JSONC: comments and trailing commas allowed. Unknown top-level keys are a hard error — promote to .devcontainer/devcontainer.json (tier 3) when you outgrow the schema.

The no-CLI manual setup lives in SKILL.md — a Claude Code skill that drops the same scaffold by hand.

Requirements

  • macOS on Apple Silicon
  • Apple container v0.9 or newer
  • Docker — only when a project ships a custom Dockerfile (Apple container's builder has DNS bugs in v0.9). Drive-by mode does not need Docker.

akf doctor checks the above and only complains about Docker / 1Password when the active config needs them.

Why

Coding agents stop every few turns to ask permission. --dangerously-skip-permissions is only safe when the agent runs inside a VM whose only writable mounts are the workspace and ~/.claude — which is what apfelkäfig sets up. See docs/notes/positioning.md for the competitive landscape and docs/notes/architecture.md for design notes.

Security model

The VM is the trust boundary. Inside it, the agent can read/write the project folder and your entire ~/.claude (memories, MCP configs, login tokens — drop the mount if that bothers you), and reach the public internet on any port. It cannot touch anything else on your host; ~/Downloads and ~/Desktop are read-only mounts.

Sandboxing limits local blast radius, not network egress — anything the agent can read it can also send out.

Secrets

The base image ships with the 1Password CLI (op); akf up injects OP_SERVICE_ACCOUNT_TOKEN from your env or macOS keychain so secrets can be resolved on demand with op read. See docs/secrets.md for the full pattern and threat model.

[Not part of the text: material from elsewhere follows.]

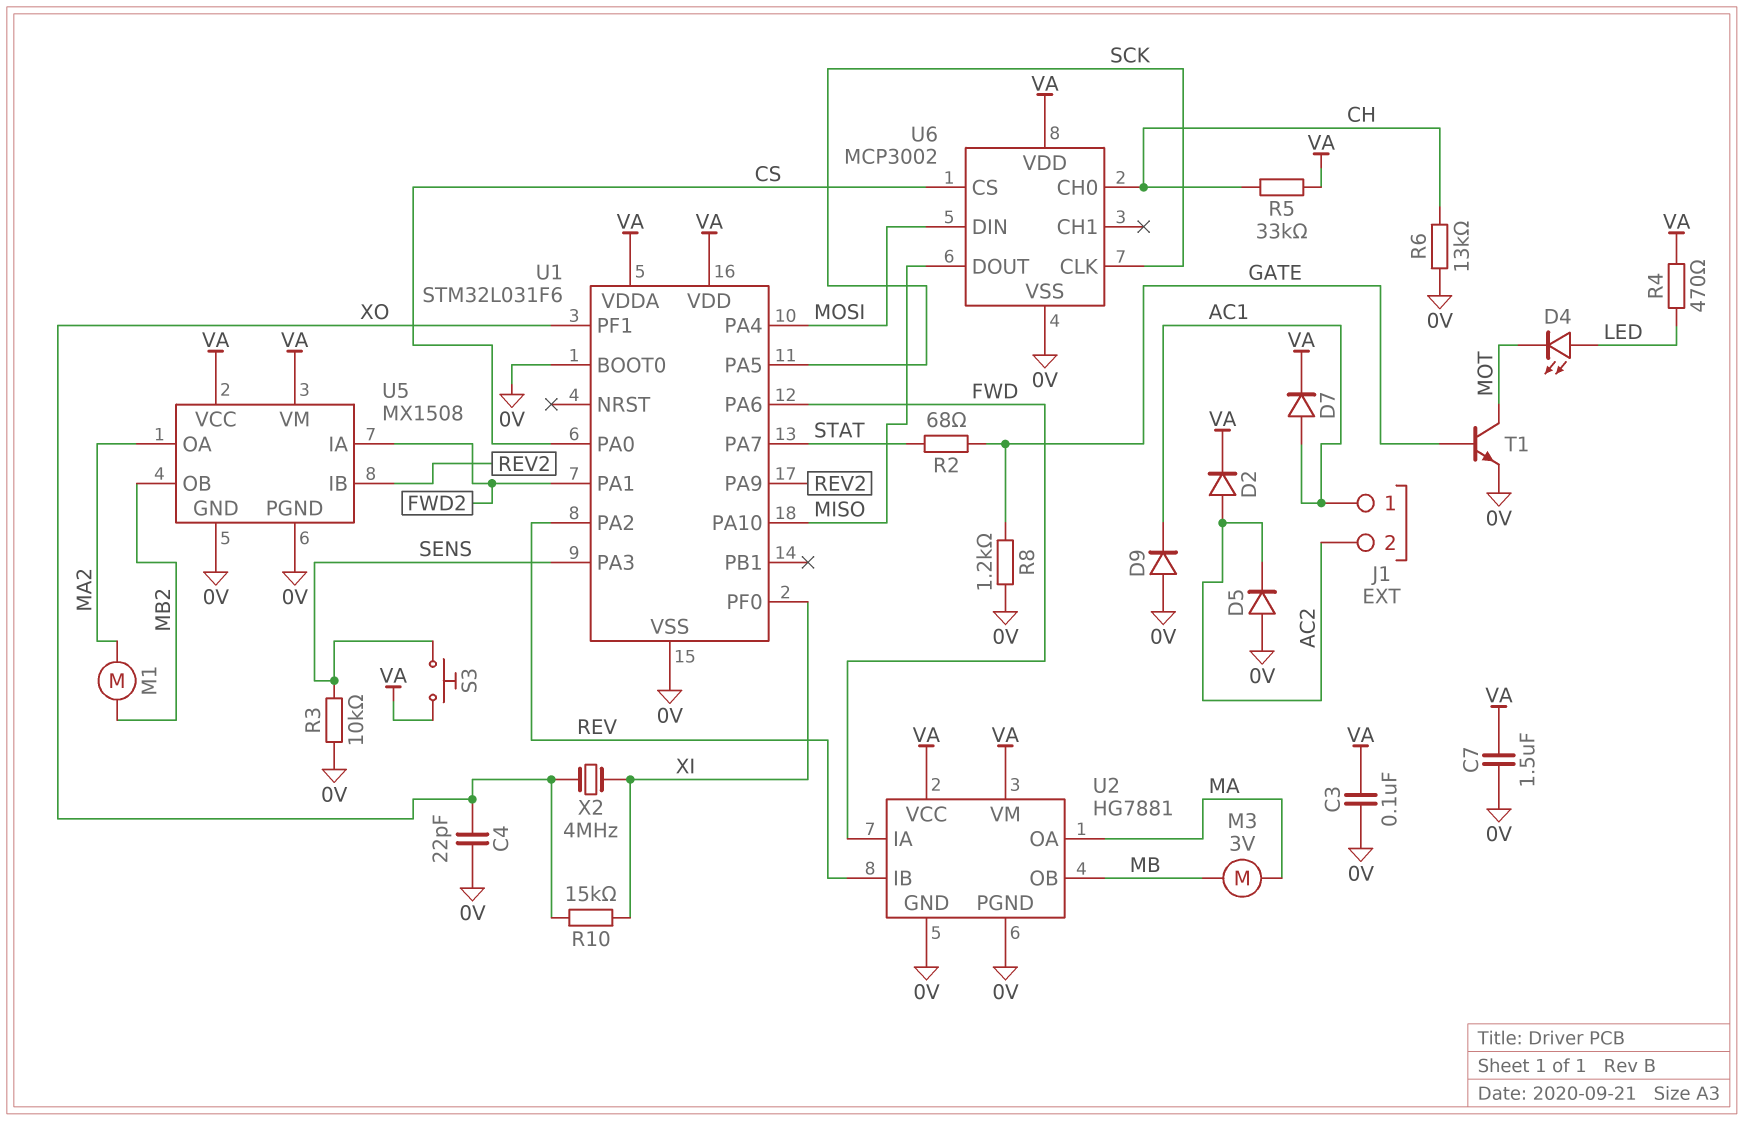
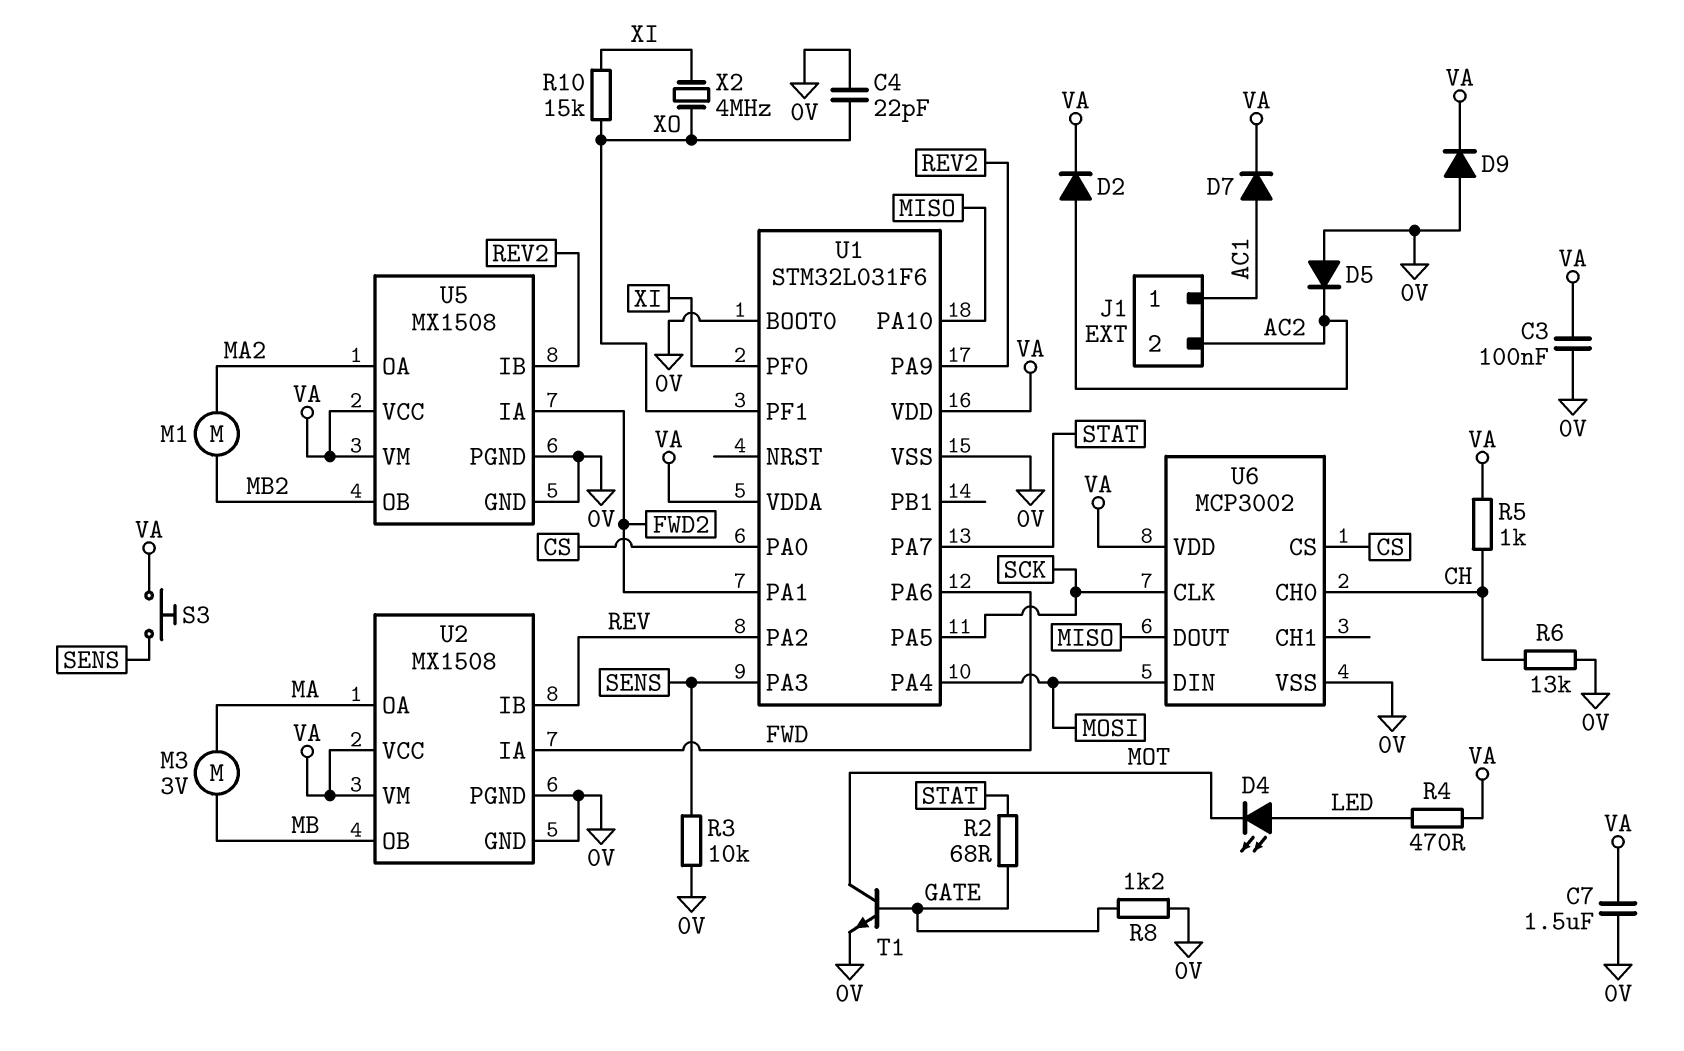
D9: diode (A 0V, K AC1) -> diode (A 0V, K VA)
R5: 33k (CH, VA) -> 1k (CH, VA)
U2: HG7881 -> MX1508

Found a security issue? Open a GitHub issue or email the address in git log.

Develop

deno task test       # unit tests for config, container, secrets, fs
deno task dev up     # run from source
deno task compile    # build ./dist/akf
deno task fmt        # format
deno task lint       # lint

License

MIT

About

Simple, fast, and secure isolation for agents, daemons, and other digital shenanigans — built on Apple's native virtualization framework.